On Behind the Headlines SW Radio Africa journalist Lance Guma speaks to MDC Treasurer General Roy Bennett. Almost 20 months ago he was nominated by his party to be the Deputy Agriculture Minister but Mugabe’s regime have simply refused to have him sworn into the post. Lance finds out why the saga will not end? Does he think it was a mistake for the MDC to join the coalition government? What are his views on the diamond industry and alleged infighting within the MDC?
Interview broadcast 21 October 2010
Lance Guma: Good evening Zimbabwe you are listening to Behind the Headlines. My guest this week is the MDC Treasurer General Roy Bennett. Almost 20 months ago he was nominated by his party as the deputy agriculture minister but with the political soap opera that is Zimbabwe, Mugabe the man who lost the last credible elections has refused to swear him in citing a dubious court case in which Roy was eventually acquitted. Roy, thank you for joining us on the programme.
Roy Bennett: Pleasure, thank you Lance.
Guma: Now the High Court acquitted you on charges of terrorism, banditry and insurgency. The entire world heard Mugabe tell CNN you would be sworn in to government once you were acquitted, why hasn’t this happened?
Bennett: Lance I think for reasons known to the military junta ruling Zimbabwe. I think Mugabe is a senile old man, he no longer has control of events in Zimbabwe and the military junta, that forced him into the run-off and committed the atrocities throughout the length and breadth of Zimbabwe to secure the false election of Mugabe in the so-called president run-off, call the shots and basically as far as they are concerned they don’t want me sworn in because any form of admission to anything from the MDC reflects upon the people as a transfer of power and that’s one of the issues.
Guma: Now in September we reported on complaints from your lawyer, Beatrice Mtetwa who revealed that plainclothes policemen visited several properties owned by you. The next we heard was that the judge who cleared you, Justice Chinembiri Bhunu was claiming you defamed him. What was that all about?

INFORMATION SUPPLIED –
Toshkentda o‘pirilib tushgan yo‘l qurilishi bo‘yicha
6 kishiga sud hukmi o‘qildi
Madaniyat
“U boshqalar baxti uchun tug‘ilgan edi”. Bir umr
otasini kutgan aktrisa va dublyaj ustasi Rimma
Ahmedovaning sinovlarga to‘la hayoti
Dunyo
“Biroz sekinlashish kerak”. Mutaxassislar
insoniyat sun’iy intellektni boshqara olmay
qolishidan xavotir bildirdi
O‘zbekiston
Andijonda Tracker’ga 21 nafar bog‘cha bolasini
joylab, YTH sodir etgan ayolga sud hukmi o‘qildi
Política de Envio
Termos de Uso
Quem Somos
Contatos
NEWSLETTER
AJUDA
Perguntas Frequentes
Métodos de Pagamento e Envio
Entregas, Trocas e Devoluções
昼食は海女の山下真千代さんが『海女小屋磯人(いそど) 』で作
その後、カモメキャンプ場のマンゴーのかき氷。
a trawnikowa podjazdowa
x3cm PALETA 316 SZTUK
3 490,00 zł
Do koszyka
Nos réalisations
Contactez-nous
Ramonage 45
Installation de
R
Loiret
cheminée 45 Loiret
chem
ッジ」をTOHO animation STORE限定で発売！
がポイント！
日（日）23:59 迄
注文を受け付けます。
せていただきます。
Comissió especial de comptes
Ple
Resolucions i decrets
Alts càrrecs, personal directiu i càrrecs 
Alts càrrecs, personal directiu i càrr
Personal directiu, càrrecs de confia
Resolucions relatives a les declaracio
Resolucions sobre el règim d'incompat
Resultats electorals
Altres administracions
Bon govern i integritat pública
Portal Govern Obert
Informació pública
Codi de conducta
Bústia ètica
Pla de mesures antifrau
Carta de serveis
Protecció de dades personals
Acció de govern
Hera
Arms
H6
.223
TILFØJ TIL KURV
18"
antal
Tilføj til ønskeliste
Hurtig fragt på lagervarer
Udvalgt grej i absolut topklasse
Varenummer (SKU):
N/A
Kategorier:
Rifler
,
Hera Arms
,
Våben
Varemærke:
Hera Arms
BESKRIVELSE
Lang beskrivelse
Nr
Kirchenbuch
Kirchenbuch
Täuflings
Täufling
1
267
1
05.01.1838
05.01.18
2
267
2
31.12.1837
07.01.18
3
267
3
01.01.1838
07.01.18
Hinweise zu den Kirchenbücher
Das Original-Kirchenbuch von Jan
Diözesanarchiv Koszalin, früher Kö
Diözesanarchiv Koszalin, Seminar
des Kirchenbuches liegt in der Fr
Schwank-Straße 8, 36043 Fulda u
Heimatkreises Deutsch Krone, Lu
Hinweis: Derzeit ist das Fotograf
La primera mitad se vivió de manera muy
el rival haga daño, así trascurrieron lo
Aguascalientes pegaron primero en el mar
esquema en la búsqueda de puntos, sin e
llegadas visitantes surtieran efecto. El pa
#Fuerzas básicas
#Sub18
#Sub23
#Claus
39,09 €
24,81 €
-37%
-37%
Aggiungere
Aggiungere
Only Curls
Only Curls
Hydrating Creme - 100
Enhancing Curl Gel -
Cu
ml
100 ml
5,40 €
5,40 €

WORK INSTRUCTION A –
Could you write out everything in the Roy Bennett interview from "Bennett: Lance I" down to "that all about?"?
WORK INSTRUCTION B –
Can you write what comes next in the Roy Bennett interview, picking up after its final line?

WRITTEN REPLY A –
Bennett: Lance I think for reasons known to the military junta ruling Zimbabwe. I think Mugabe is a senile old man, he no longer has control of events in Zimbabwe and the military junta, that forced him into the run-off and committed the atrocities throughout the length and breadth of Zimbabwe to secure the false election of Mugabe in the so-called president run-off, call the shots and basically as far as they are concerned they don’t want me sworn in because any form of admission to anything from the MDC reflects upon the people as a transfer of power and that’s one of the issues.
Guma: Now in September we reported on complaints from your lawyer, Beatrice Mtetwa who revealed that plainclothes policemen visited several properties owned by you. The next we heard was that the judge who cleared you, Justice Chinembiri Bhunu was claiming you defamed him. What was that all about?

WRITTEN REPLY B –
Bennett: That’s an absolute load of rubbish Lance. As far as I understand it and from what I’ve seen from the documents sent to me by Beatrice is that the Zimbabwe Guardian which is an internet, one of these internet ZANU PF sites I am alleged to have made a statement to them. I have never spoken to them in my life and it’s around that statement that Justice Bhunu is suing me. (Bennett is alleged to have said the judge hearing the case was compromised and he would not get a fair trial.)
Guma: Now there has been speculation over why of all the ministers appointed by Tsvangirai you became the one the regime chose to target, is this a race issue? Is it Justice Minister Patrick Chinamasa still harbouring bitterness because you pushed him in parliament all those years ago? What is it?
Bennett: It’s the deep-seated racism within and inside ZANU PF and Mugabe. It’s also the deep-seated hatred of honesty and transparency. They don’t want anything that will expose the truth of what has taken place with inside the agricultural ministry in Zimbabwe and with inside the government whilst ZANU PF were ruling and when they brought it to the knees before the MDC went into the Global Political Agreement to give people hope again and to give them food in the shelves and to give them a currency that operates.
Guma: Let’s say hypothetically you had been sworn in as deputy agriculture minister, what are some of the issues you would have wanted to see addressed?
Bennett: Well I think the first thing you need to address is the production of agriculture, the timely access to inputs for legitimate agriculturists and growers across the length and breadth of Zimbabwe. I think it is vital that that is addressed initially and then to expose the total corrupt patronage that has taken place or the totally skewed political handout of farms and farming equipment to the political elite that has never even touched the people in Zimbabwe.
Guma: Do you think having said that the agriculture ministry was a very sensitive area for them and they would not have wanted a former commercial farmer like yourself in the ministry?
Bennett: Absolutely, well they wouldn’t have wanted anybody who would have exposed any form of truth of what’s taken place, of the vast quantities of farm equipment, massive combine harvesters and tractors lying in the yards of Patrick Chinamasa and Joseph Made in Headlands, in warehouses in Harare where there’s masses of equipment that was acquired through the Reserve Bank, Gideon Gono, where they just used state funds and allocated them to political individuals. Obviously they don’t want that exposed and they don’t want that brought to the public eye.
Guma: You spoke earlier on Roy about hardliners in ZANU PF, a lot of people feel it’s an argument that gets Mugabe off the hook because they wouldn’t get away with what they’re doing if they didn’t have his consent.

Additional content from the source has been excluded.